The Cud Letter Of The Month:
Is Our Conscience Clear In The Middle East?
Ann Maurer

What with the recent catastrophe in Iran and Gaddafi’s defiant suppression of his rebel opposition, little notice has been taken of a significant change resulting from the pro-democracy movement in the Middle East: the Egypt-Gaza border has been opened.

The Mubarak dictatorship, to ensure that its $2 billion US subsidy kept rolling in each year, negotiated with Israel to keep it closed as part of their ongoing dispute against the Palestinians.

Supplies for basic human needs –food, medicine, and building material- were denied entry since the three-week Gaza War of winter 2008-2009. The Israeli army allegedly used white phosphorous against the civilian population -then, a weapon (like poison gas and land mines) that was banned under international law. Among the 1,400 Palestinians killed during the conflict were 350 children (UN figures). Today, most of Gaza’s housing, schools and hospitals continue to lie in ruins, and malnutrition is widespread among the population.

Armed with U.S weapons, the Israeli invasion was a response, in large part, to the ongoing rocket attacks from Gaza into Israel, alleged weapons smuggling into the region and the 2006 election that had brought Hamas to power (though the election had been certified as open and honest by a delegation of international observers including former president and Nobel Peace Laureate, Jimmy Carter).
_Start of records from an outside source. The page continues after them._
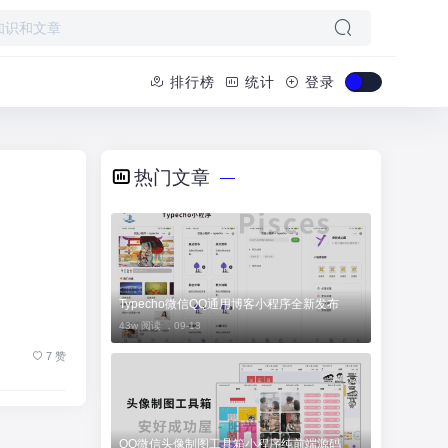
排行榜
统计
登录
热门文章
Typecho微信QQ通用博客小程序全新发布
43w 阅读 ，
09-18
7 赞
QQ微信头像制图工具箱小程序纯前端源码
The UN’s ‘Goldstone Report’ in 2009 documented several atrocities committed by Israeli and Palestinian soldiers during the invasion against each other.

What hasn’t changed in the Middle East –this recent, charged pro-democracy movement notwithstanding- is the obfuscating rhetoric emanating from Washington.

There’s hard evidence to this as well: the United States were the only nation at the UN (in part, an American creation) to vote in support of Israel’s seizures of Palestinian land. One hundred and fifty others voted –no abstainers- to stop the decades-long uprooting, decimation, and relentless persecution of the Palestinian people.

Most recently, it seems the world has stood by and watched as Libya's rebel forces are overrun by Gaddafi's forces and all talk of implementing a 'no fly zone' is talked on and considered and debated with no sum result or action. And now our other 'close allies' Saudi Arabia are diving in and sending troops to Bahrain to suppress pro-democracy demonstrators.

When we so clearly saw that tear gas canisters being fired upon Egyptian pro-democracy demonstrators bore the label ‘Made in USA’ we surely must, at last ask: how do we reconcile the freedoms we enjoy at home on American soil with the support, power and protection we have given to regimes abroad who would supress other individual's rights to democracy?